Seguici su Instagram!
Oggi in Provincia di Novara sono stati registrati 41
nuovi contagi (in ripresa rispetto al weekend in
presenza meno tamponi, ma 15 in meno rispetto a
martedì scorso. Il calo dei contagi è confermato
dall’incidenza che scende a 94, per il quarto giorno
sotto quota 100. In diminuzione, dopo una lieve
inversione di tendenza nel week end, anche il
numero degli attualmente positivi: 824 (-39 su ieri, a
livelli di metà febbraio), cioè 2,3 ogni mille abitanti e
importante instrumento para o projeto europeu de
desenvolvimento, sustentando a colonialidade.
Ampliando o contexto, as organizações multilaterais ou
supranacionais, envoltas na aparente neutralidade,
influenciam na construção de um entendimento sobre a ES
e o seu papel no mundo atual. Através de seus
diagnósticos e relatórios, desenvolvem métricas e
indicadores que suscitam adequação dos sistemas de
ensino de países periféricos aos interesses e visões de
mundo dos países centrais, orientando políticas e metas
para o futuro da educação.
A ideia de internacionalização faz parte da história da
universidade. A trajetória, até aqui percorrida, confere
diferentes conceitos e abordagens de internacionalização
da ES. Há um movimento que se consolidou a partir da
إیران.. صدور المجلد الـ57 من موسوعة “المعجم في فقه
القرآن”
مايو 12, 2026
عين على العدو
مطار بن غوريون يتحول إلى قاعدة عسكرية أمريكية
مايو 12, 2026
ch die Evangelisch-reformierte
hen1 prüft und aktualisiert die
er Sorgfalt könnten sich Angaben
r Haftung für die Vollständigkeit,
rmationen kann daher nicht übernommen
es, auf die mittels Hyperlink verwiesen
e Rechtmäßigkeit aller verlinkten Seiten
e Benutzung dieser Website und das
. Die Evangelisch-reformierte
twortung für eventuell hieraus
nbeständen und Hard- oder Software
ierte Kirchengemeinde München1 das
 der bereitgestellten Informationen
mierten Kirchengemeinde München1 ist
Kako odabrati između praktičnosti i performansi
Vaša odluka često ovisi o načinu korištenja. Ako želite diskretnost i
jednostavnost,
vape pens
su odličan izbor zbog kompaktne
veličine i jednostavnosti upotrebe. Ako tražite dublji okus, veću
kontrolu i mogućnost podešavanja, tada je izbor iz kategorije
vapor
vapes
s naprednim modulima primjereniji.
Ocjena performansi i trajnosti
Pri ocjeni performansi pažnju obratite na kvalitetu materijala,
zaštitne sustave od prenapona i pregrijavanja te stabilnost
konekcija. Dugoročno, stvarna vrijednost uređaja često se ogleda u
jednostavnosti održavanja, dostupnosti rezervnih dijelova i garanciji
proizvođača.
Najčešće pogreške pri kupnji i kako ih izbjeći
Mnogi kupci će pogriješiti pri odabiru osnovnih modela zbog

————————

Reproduce, word for word, every line from the beginning of the records through the line with "da ES. Há um", including that line.

Seguici su Instagram!
Oggi in Provincia di Novara sono stati registrati 41
nuovi contagi (in ripresa rispetto al weekend in
presenza meno tamponi, ma 15 in meno rispetto a
martedì scorso. Il calo dei contagi è confermato
dall’incidenza che scende a 94, per il quarto giorno
sotto quota 100. In diminuzione, dopo una lieve
inversione di tendenza nel week end, anche il
numero degli attualmente positivi: 824 (-39 su ieri, a
livelli di metà febbraio), cioè 2,3 ogni mille abitanti e
importante instrumento para o projeto europeu de
desenvolvimento, sustentando a colonialidade.
Ampliando o contexto, as organizações multilaterais ou
supranacionais, envoltas na aparente neutralidade,
influenciam na construção de um entendimento sobre a ES
e o seu papel no mundo atual. Através de seus
diagnósticos e relatórios, desenvolvem métricas e
indicadores que suscitam adequação dos sistemas de
ensino de países periféricos aos interesses e visões de
mundo dos países centrais, orientando políticas e metas
para o futuro da educação.
A ideia de internacionalização faz parte da história da
universidade. A trajetória, até aqui percorrida, confere
diferentes conceitos e abordagens de internacionalização
da ES. Há um movimento que se consolidou a partir da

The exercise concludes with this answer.